5. dördüncü maddeye ek olarak, sakın bana uyup parrhesiastes rolüne bürünme
Parrhesiastes: Hakikati söylemenin risk ya da tehlike arz ettigi durumlarda hakikati söyleyene denir.
edebiyat camiamızdaki isim yapmış kişileri tiye alma, onlarla taşak geçme, foyalarını ortaya dökme; görünürde gülüp eleştiriyi medeni şekilde kabullenen çağdaş insan rolüne soyunacaklardır , oysa tam o esnada camiada persona non grata ilan edilmen için yazdıkları pusulayı el altından uşaklarına uzatmaktadırlar.

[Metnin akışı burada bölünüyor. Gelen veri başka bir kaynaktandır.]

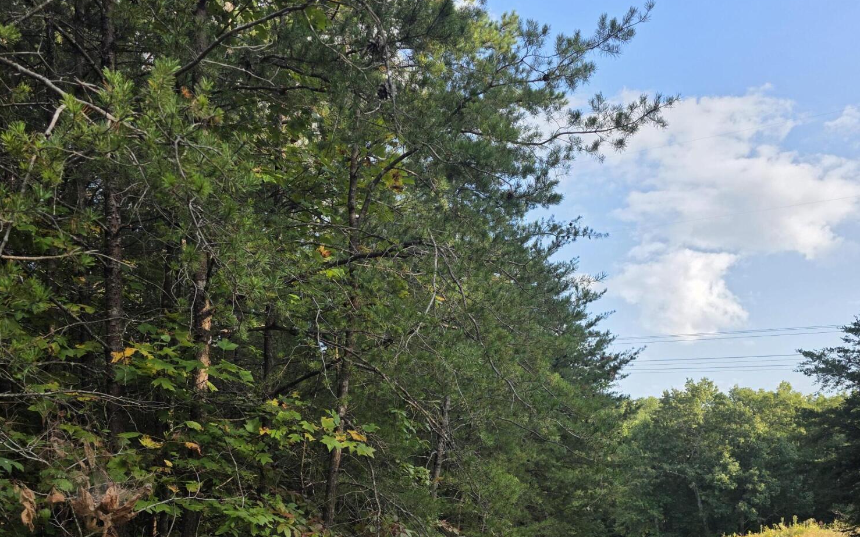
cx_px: 425
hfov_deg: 58.2
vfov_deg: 36.2
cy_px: 471
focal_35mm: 33
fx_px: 773
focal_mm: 6.3
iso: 80
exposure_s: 1/1962
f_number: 1.7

6. öykü yazanlar için ek tavsiye
türkiye’de yalnızca üç büyük edebiyat dergisi vardır. sözgelimi öykünün bu dergilerde paylaşılmasını istiyorsan tek yapman gereken dergilerde belirtilen e-posta adresine 12 puntoyla yazılmış öykünü word formatında yollamak ve söz konusu derginin gelecek sayılarından birinin kapağında ismini görmeyi ummaktır. şayet geri zekâlıysan elbette üstüne basa basa vurgulanan bu yöntemi deneyebilirsin. zamandan tasarruf sağlamak istiyorsan tek yapman gereken şey ise şu. bu dergilerin editörleriyle bir yolunu bulup tanış, pohpohla yahut dergi editörünün bir atölyesi varsa oraya kaydol. bu kadar basit amk ya, hayır yani, ülkemizde bir kurumun yozlaşmadığı görülmüş mü ki hala salak gibi o öyküyü e-posta olarak yollayıp haber bekliyorsun lan? hiç mi öyküsü yayımlanan isimleri merak edip google’da araştırmıyorsun, stalklamıyorsun? nasıl bir malsın anlamadım ki!
7. çevre edinme mevzusu
lafı gelmişken söyleyeyim, şayet türkiye’de geleceği parlak, baskı üstüne baskı yapan, her yerde “ne olacak bizim halimiz” ifadesiyle elin çenende boşluğa melankolik bakışlar attığın veya son yılların trendine uyarak elinde kahve kupasıyla yanına yörene bakındığın pozlarınla karşılaşmamızı ve ardı arkası kesilmeyen bu görsel işitsel tekrarlara maruz kalan beynimizin cehennemde cayır cayır yanmakta olan goebbels’i haklı çıkartırcasına bir noktadan sonra seni “iyi yazar” olarak kodlamasını istiyorsan, edebiyat camiasındaki irili ufaklı çetelerden birine dahil olmak zorundasın ya da bir çete kurmalısın. ilk seçeneği tercih ettiğin varsayımı ile devam ediyorum. önce kendine uyan çeteyi radarına alarak nemalandıkları mecraları (dergi, gazete, sosyal medya portalı, atölye) takip edeceksin. sonra onlarla bir vesileyle tanışacaksın, eğer tanışamıyorsan sosyal medya aracılığı ile onları öyle övgülere boğacaksın ki varlığını fark etmek dışında bir seçenekleri olmayacak. bu aşamada seni test edecekler, hazır ol. mesela ilk kitabın çıktığında aralarından biri eserine abartılı övgülerde bulunacak. övgüde bulunan kişinin kitabı çıktığında al gülüm ver gülüm’ün ver gülüm’ünü ustaca gerçekleştirip karşılığını ödemelisin. şayet efektif olduğuna inanırlarsa seni çetelerine dahil edeceklerdir. birkaç yıl içinde her yazısı, her öyküsü, her şiiri memleketin en önemli edebiyat dergilerinde sorgusuz sualsiz yayımlanan birine dönüşeceksin. ne karşılığında? öykücülüğe yeni bir bakış sunmayan vasat altı bir öykü kitabı hakkında “dört ellilik bir konçerto” veya “nasıl kostak, yaman bir dil. lefebvre’nin ritimanalist kavramının edebiyatta vücut bulmuş hali” gibi sözler sarf etmek gibi mesela? eh, pek büyük bir bedel değil bence.